KESELOWSKI: “I think collaboration. I think if we can herd all the cats into the same room and get into an active dialogue, which I think we have made major steps on over the last year or so, certainly not all the steps we want to make but still major steps, and understand that there is going to be a lot of self-interest. Of course I have a great pit crew, so I have self-interest and I am not afraid to admit that.

“I am sure there are a handful of other guys who say they have a great pit crew or new widget that makes their team great on pit road and you don’t want to lose that advantage. Sometimes you wear those glasses where our own interests supersede the interests of the sport. That is tough to get through but in time will work themselves out if everybody collaborates.”


KESELOWSKI: “I would answer that with first off Ryan McGee pretty much answered that this week and gave the answer I want to give. I like quotes. I like to read about things. I always remember when I am asked that question, the Henry Ford answer when he was asked about painting his cars a different color than black.

“He basically said there were a lot of customers out there that thought there should be different color options on the Model T and he answered back that, ‘If I would have asked the people what they wanted they would have said faster horses.’ Our fans are our consumer and our customers and are very, very important to us and they always should be and will be.
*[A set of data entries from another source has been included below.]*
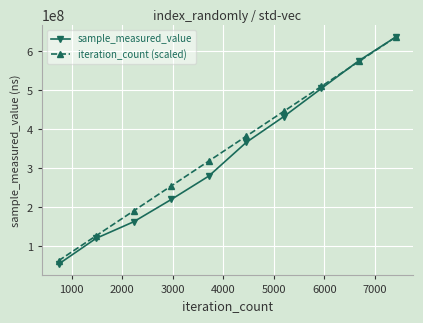

True or false: sample_measured_value has more than 1 points higher than both neighbors.

False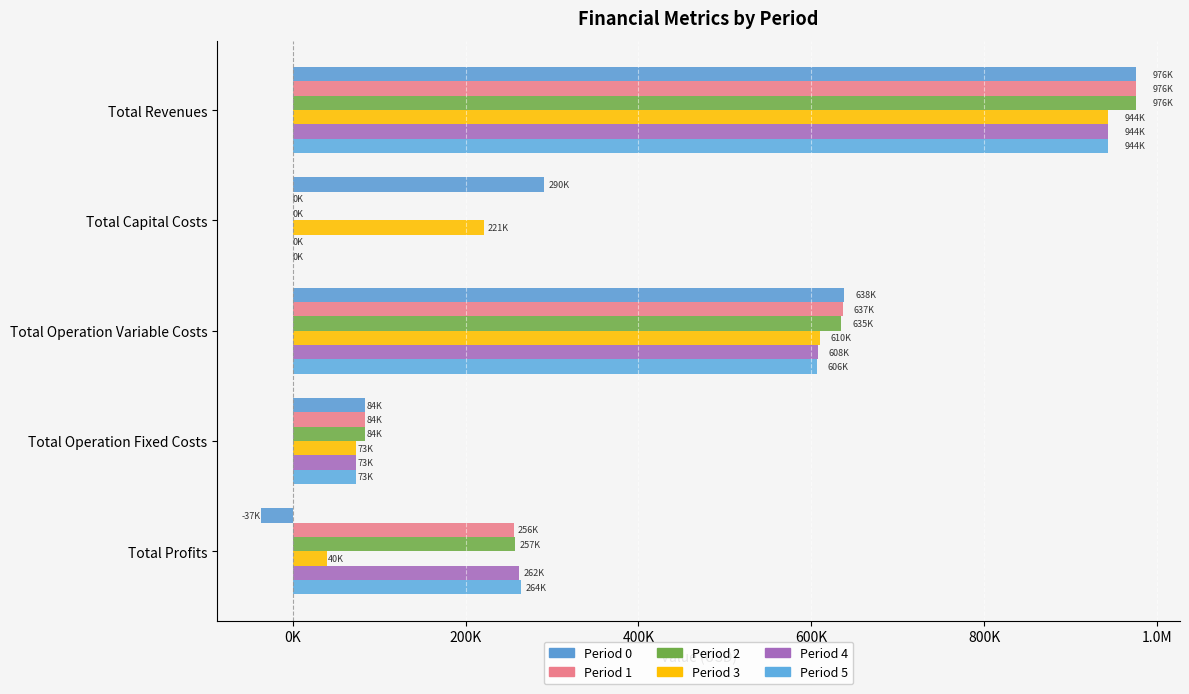

What is the highest value of the Period 2 series?

976017.2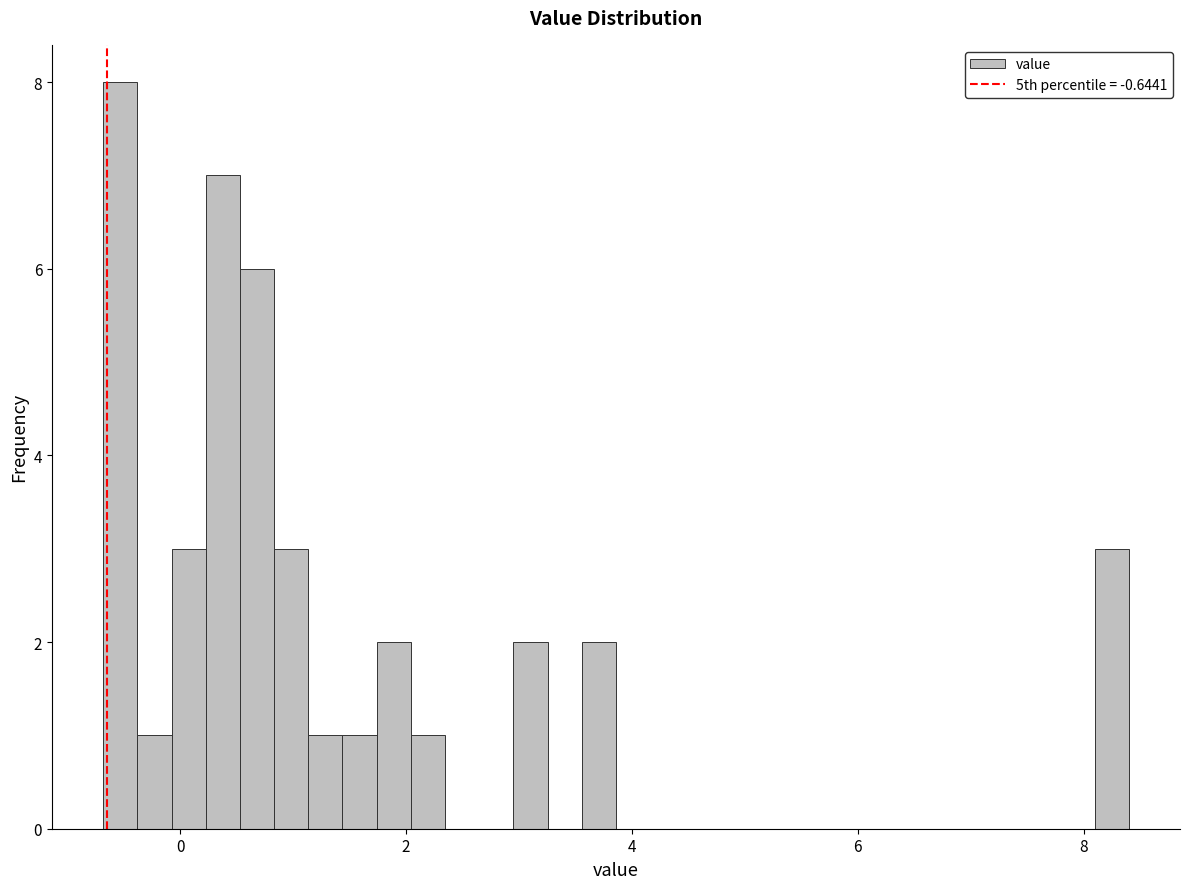

Read against the x-axis, roughly where is the centre of the tallest bar?

-0.6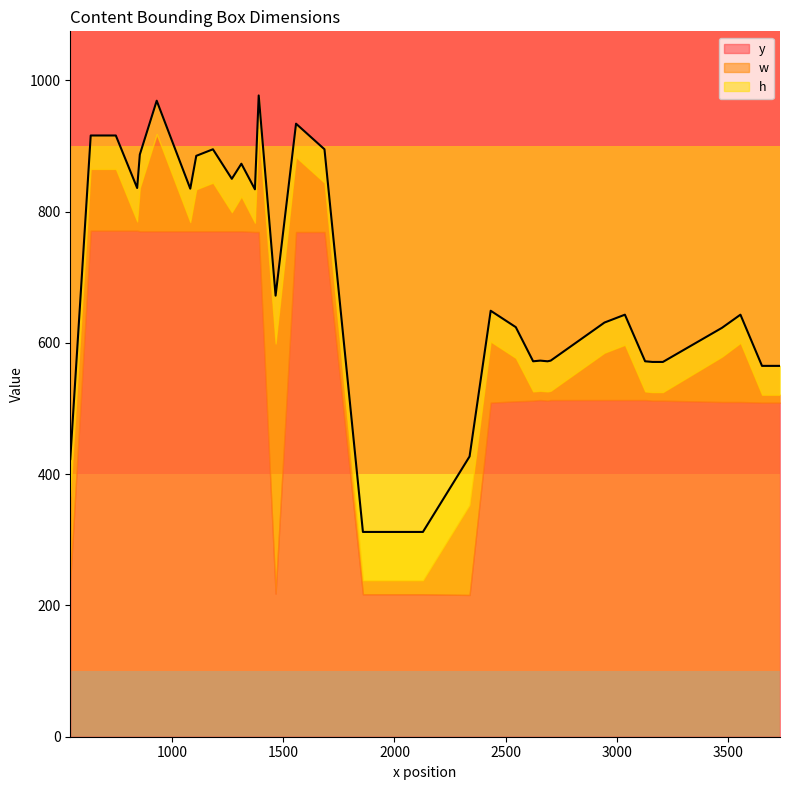

How many data points in w are less than 29?

20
“In a global sense we know what is best for the sport when we are honest and open with each other, more so than anyone else. Dale (Earnhardt) Jr. said this once to me being a Redskins fan and I am a Detroit Lions fan, ‘I can general manage a football team from 1,000 miles away and make all kinds of decisions that I think are great, but I don’t live it every day and at the end would probably just make it worse.’ That doesn’t mean I am not important as a fan to my football team, but I don’t live it every day and know all the nuances and key players and stakeholders, etc.

“We can get there, we just need to focus on our own. Our fans are important but listening to every fan sentiment or answer is not the ticket.”